Ancora H1N1: a chi credere?


 

Buongiorno cara dottoressa.

Mio figlio ha 4 anni e mezzo ed essendo un soggetto asmatico dallo scorso anno lo abbiamo vaccinato per l’influenza stagionale. Il pediatra di famiglia gli ha consigliato per quest’anno di ripetere il vaccino e di fare anche quello contro H1N1 (anzi ci ha detto che andrebbe fatto più quello contro la suina che quello stagionale) quindi ad ottobre fare lo stagionale ed a novembre la prima dose del H1N1 e la seconda a dicembre. Fin qui tutto bene.
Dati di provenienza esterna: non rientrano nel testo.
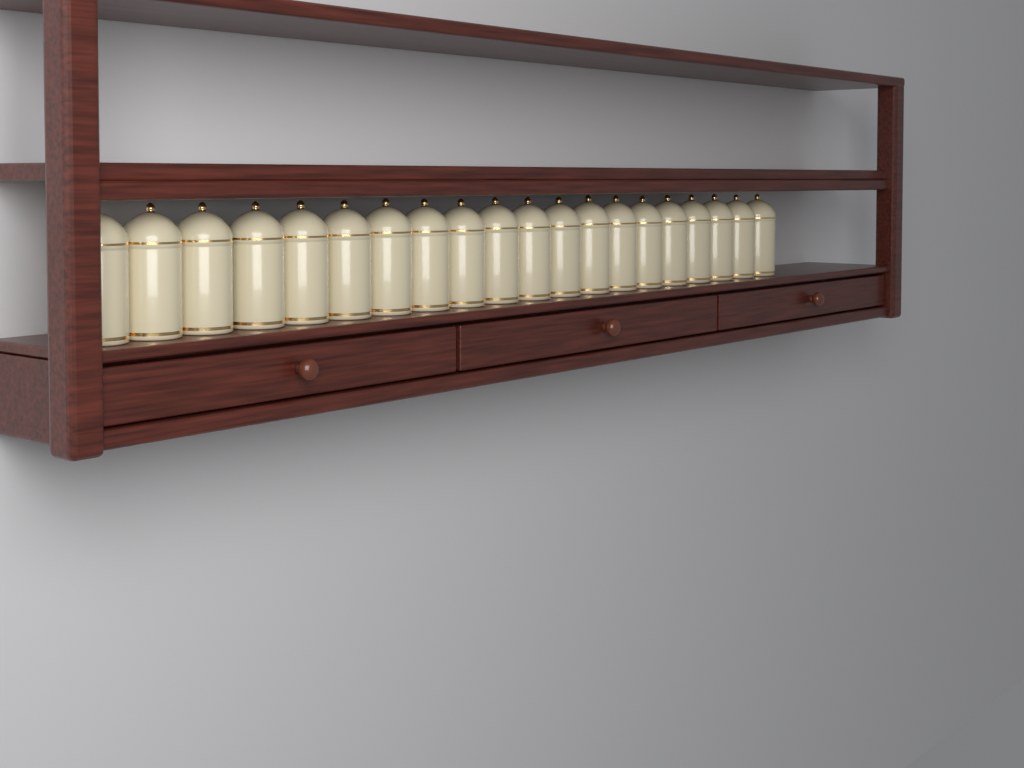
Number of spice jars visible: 20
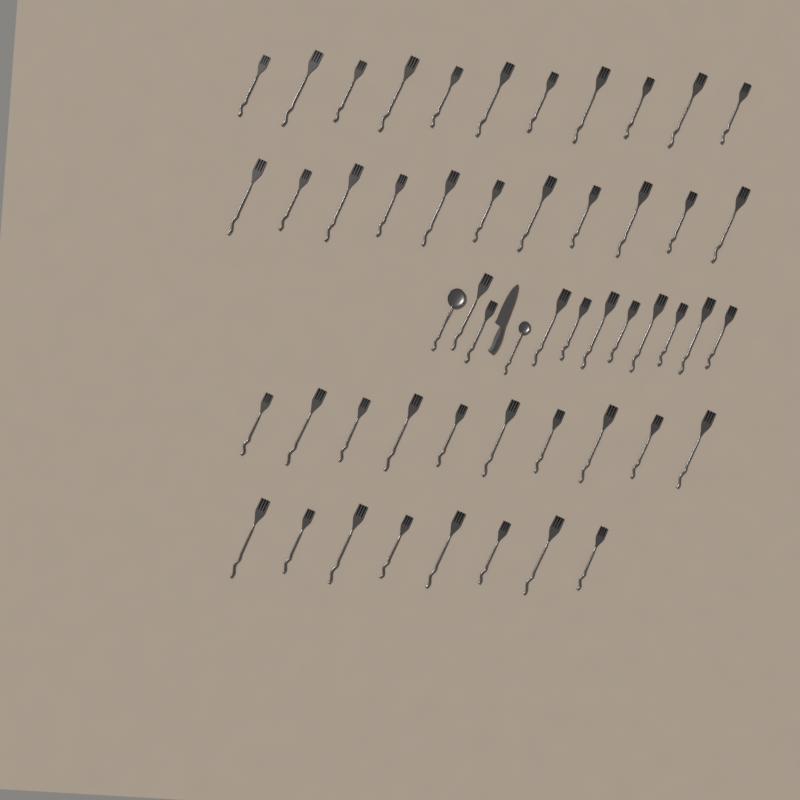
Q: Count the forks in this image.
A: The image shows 50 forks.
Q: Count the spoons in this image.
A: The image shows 2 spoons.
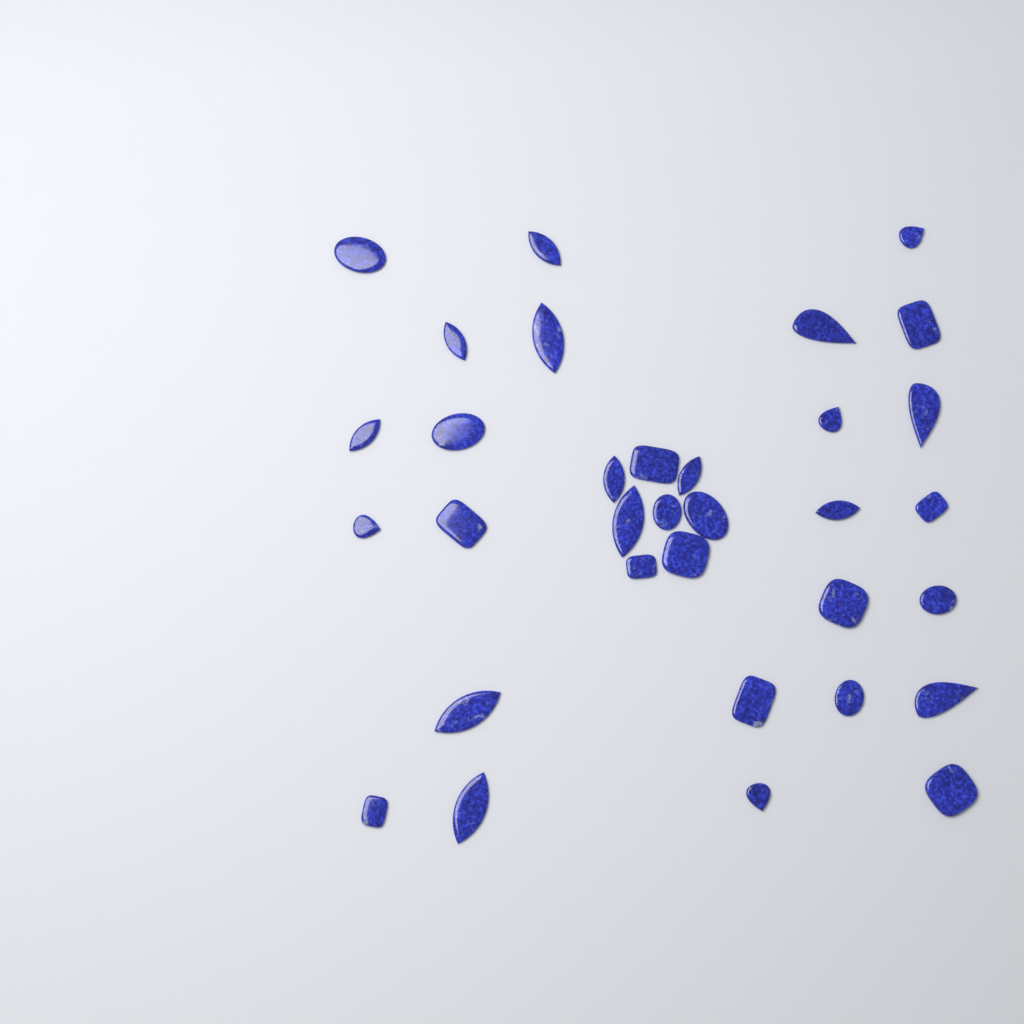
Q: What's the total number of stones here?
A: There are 33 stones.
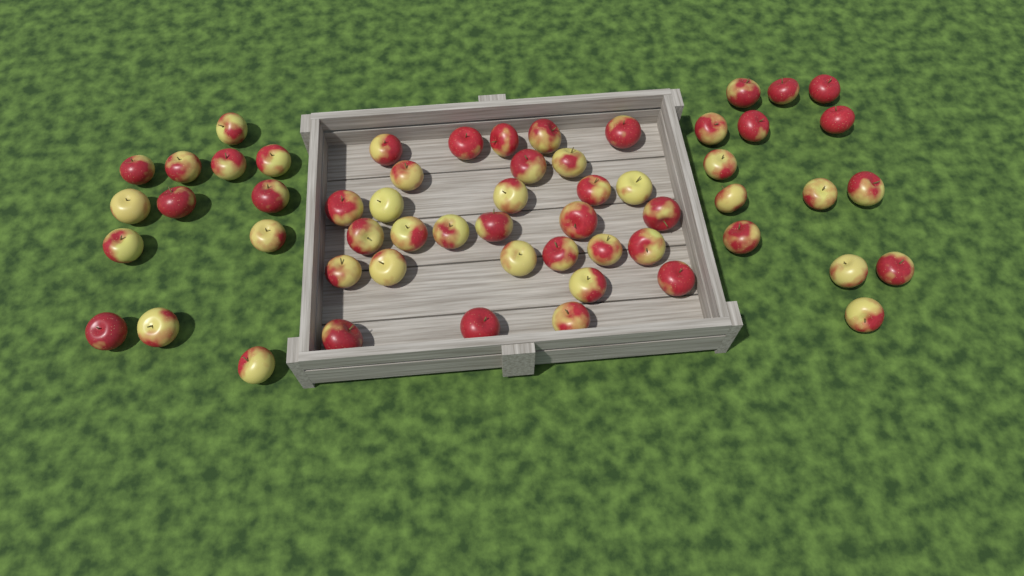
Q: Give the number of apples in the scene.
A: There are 57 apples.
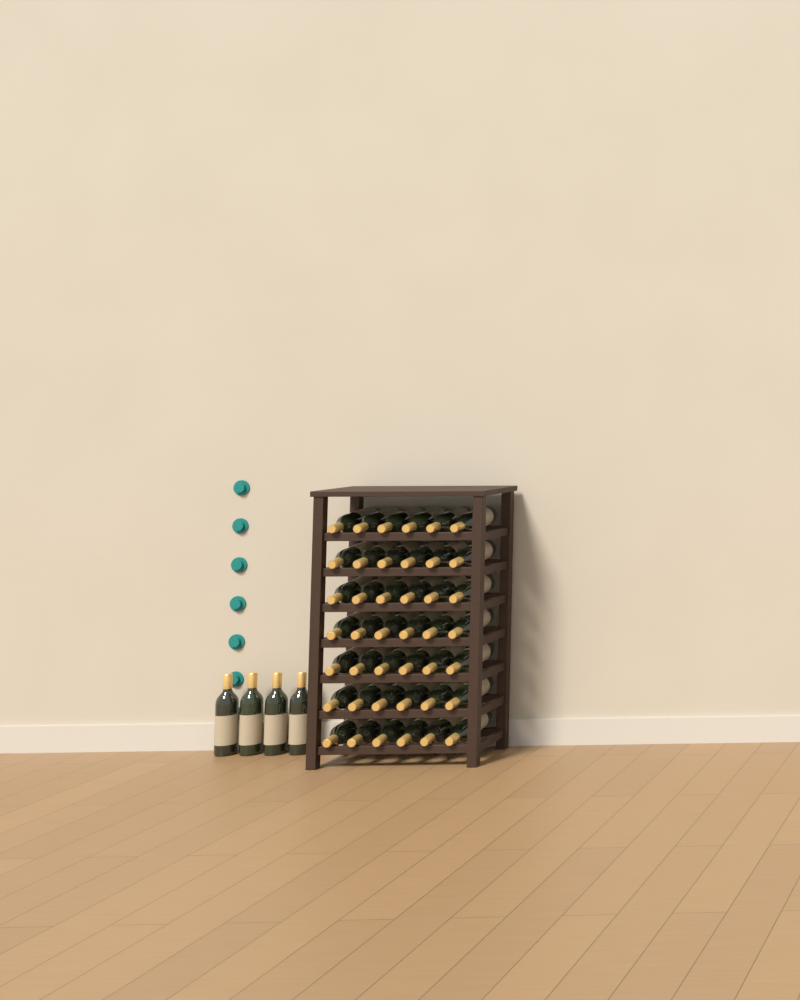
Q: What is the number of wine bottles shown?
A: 46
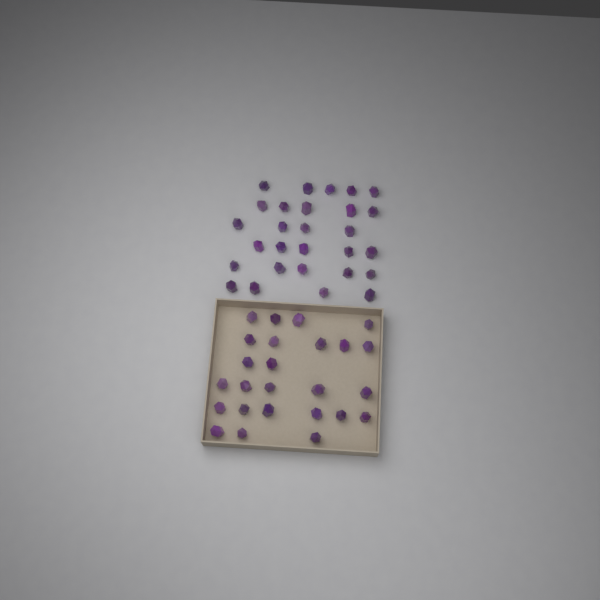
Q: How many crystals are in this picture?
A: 53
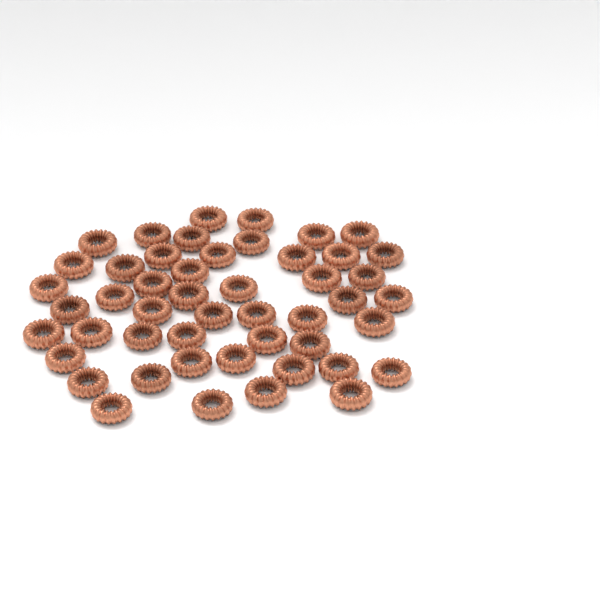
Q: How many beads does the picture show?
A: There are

Da premettere che ho piena fiducia nel pediatra di mio figlio (che tra le altre cose è dirigente medico dell’ospedale del mio paese, responsabile del centro vaccinazioni) lui è molto scrupoloso, è cauto a prescrivere medicine etc… Fin’ora non posso lamentarmi. Le chiedo però (vorrei insomma anche il suo parere) siamo davvero così sicuri che questo vaccino sulla suina non crei alcun danno neanche nel futuro? Infondo è stato eseguito in tempi brevi, o no? So di sbagliare nel chiedere consigli a più dottori, perché da quanto ho capito è vero che la medicina è una ma ci sono diverse interpretazioni. Mi è capitato troppo spesso che ad una stessa domanda posta a più di due medici di ricevere diverse risposte. Ma questo perché?

Adesso Tv, giornali, il ministro Fazio, gli USA, la Cina ma a chi dobbiamo credere. Non è pericolosa però stamattina leggevo che in liguria si sono attrezzati con 900.000 posti letto per fronteggiare l’emergenza qualora si verificasse. Allora dobbiamo essere realisti l’emergenza potrebbe verificarsi e se si verifica prima della divulgazione del vaccino?

Scusi lo sfogo.

Grazie.

Questa nuova influenza si è dimostrata soltanto molto diffusiva, ma, fatti salvi i casi particolari che sono deceduti in seguito a questa malattia, praticamente tutti soggetti già affetti da altre gravi patologie, quindi a rischio, salvo la signora siciliana apparentemente sana il cui caso si sta ancora studiando, non grave nei suoi sintomi. Soltanto una particolare predisposizione ad attaccare i polmoni, apparentemente superiore a quella dell’influenza tradizionale.

Il virus dell’influenza A non è molto diverso dai più comuni virus influenzali stagionali e la preparazione di un vaccino specifico non ha presentato particolari difficoltà od ostacoli visto che è stato seguito lo stesso procedimento usato per i comuni vaccini influenzali che vengono preparati nello stesso tempo di questo nuovo vaccino perché devono essere nuovi ogni anno. Quanto alla reale efficacia di questo nuovo vaccino: i primi studi assicurano che è sufficientemente immunogenico e che i timori sono infondati, ma è pur sempre un vaccino nuovo sperimentato solo da poco e le casistiche non sono eccessivamente vaste.

Il consiglio di vaccinare per entrambe le influenze è ragionevole ma lo scopo di questa vaccinazione è soltanto al 50% per proteggere il singolo bambino e l’altro 50% per evitare il diffondersi rapido e imprevedibile della malattia.

Viste tutte queste incognite, gli organismi sanitari si attrezzano, ma sempre con l’augurio e la speranza che tutte queste precauzioni, alla fine, non servano. Il partito degli scettici sta avanzando, ma la maggior parte delle opinioni dei medici studiosi del problema resta comunque favorevole alle due vaccinazioni nei bambini e nei soggetti a rischio, tanto più che gli attuali vaccini sono più validi, efficaci e sicuri di quelli di anni fa. Il pericolo che alcuni soggetti – non se ne può prevedere il numero – abbiano serie complicazioni anche di ordine immunologico in seguito a questa influenza dipende dalla diffusione che avrà la malattia nei prossimi mesi: si tratta di statistica. Più soggetti si ammaleranno maggiore sarà la probabilità che in alcuni nascano delle complicanze, soprattutto polmonari, ma il rischio non è statisticamente superiore a quello di una comune influenza, anzi, al contrario, sembra inferiore.

Quindi segui pure i consigli del tuo medico e non ascoltare troppo la televisione.